Caramello Koala is a brand of chocolate treat currently manufactured by Cadbury Australia. It consists of a chocolate cartoon koala (named "George" in certain advertising material) with a caramel centre.

The chocolate bar is sold in two sizes: the more common 15 g size and the "Giant" 35 g size, usually sold as a fundraiser. 50 million Caramello Koalas are sold in Australia each year, making the product the second most popular in the Australian children's confectionery market, after the Freddo Frog.

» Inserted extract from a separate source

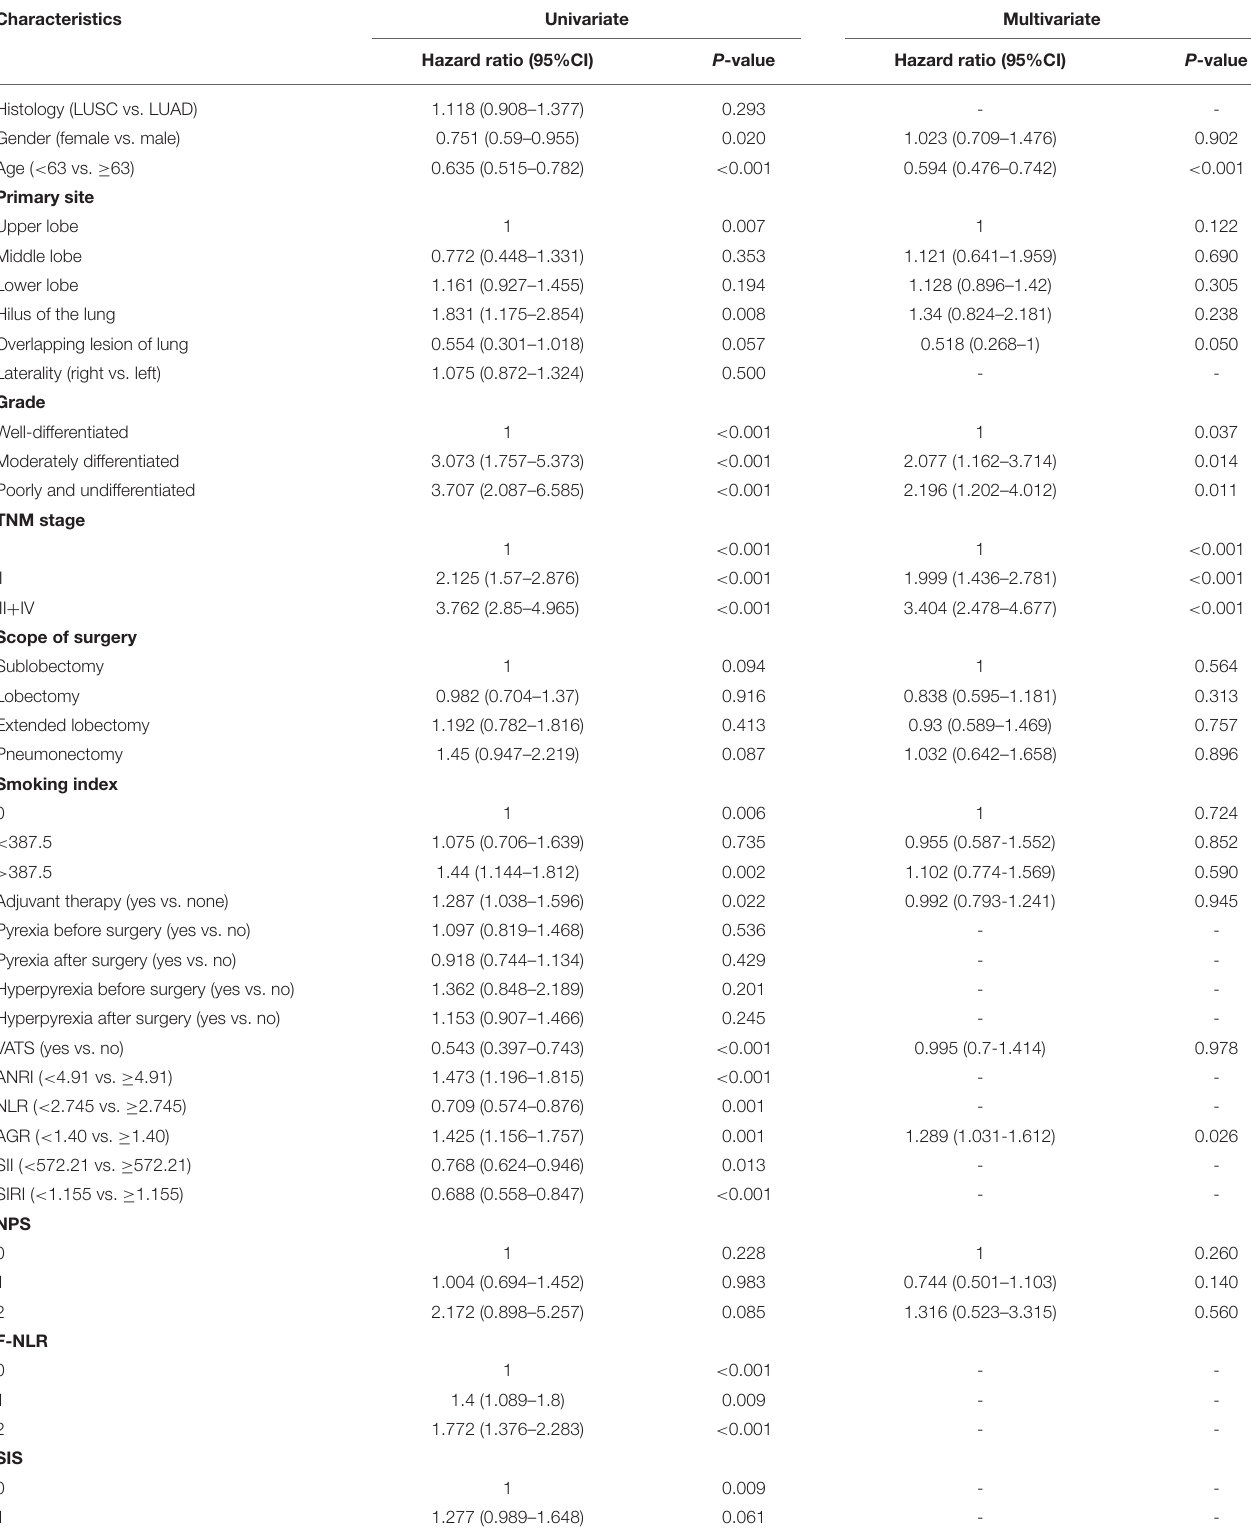
TABLE 2 | Univariate and multivariate COX regression analysis of overall survival in training group.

Cross-over products are occasionally made available featuring the Caramello character, including Cadbury Caramello Koala Choc Caramel flavoured milk in 2003 and Caramello Koala Sundae ice-cream in 1997. They were also sold in South Africa under the name "Caramello Bear", where they were marketed with the Caramello Bear admitting: "Caramel? That's a weakness!", but they were discontinued in 2012. The Afrikaans slogan for the Caramello Bear in South Africa was "Met 'n magie propvol caramel", which translates to "with a tummy full of caramel".

A 20g Caramello Koala contains 415 kJ (99.1874 kcal) of energy and 5.5 g of fat.

Caramello Koala was introduced in Australia in 1966. It was reputedly the first mass-marketed confection to be modelled on Australian fauna. Television advertisements for the chocolate in Australia featured Caramello and his cartoon friends sailing down a river or riding on a steam train to a modified version of Donovan's "Mellow Yellow". Caramello's packaging and imagery was updated in 2000, after market research revealed the character was seen as daggy (outdated), one-dimensional and not sufficiently 'animated'.

In 2003, then Australian Labor Party MP, Mark Latham, was labelled a "Caramello Koala" by Liberal MP Christopher Pyne, for allegedly being "soft in the centre".

To deal with rising input costs, in April 2015 Cadbury announced a reduction in size of the 20 g chocolate to 15 g. Despite the 25% size reduction, the price is unchanged. The giant Caramello Koala has also been reduced from 40 g to 35 g.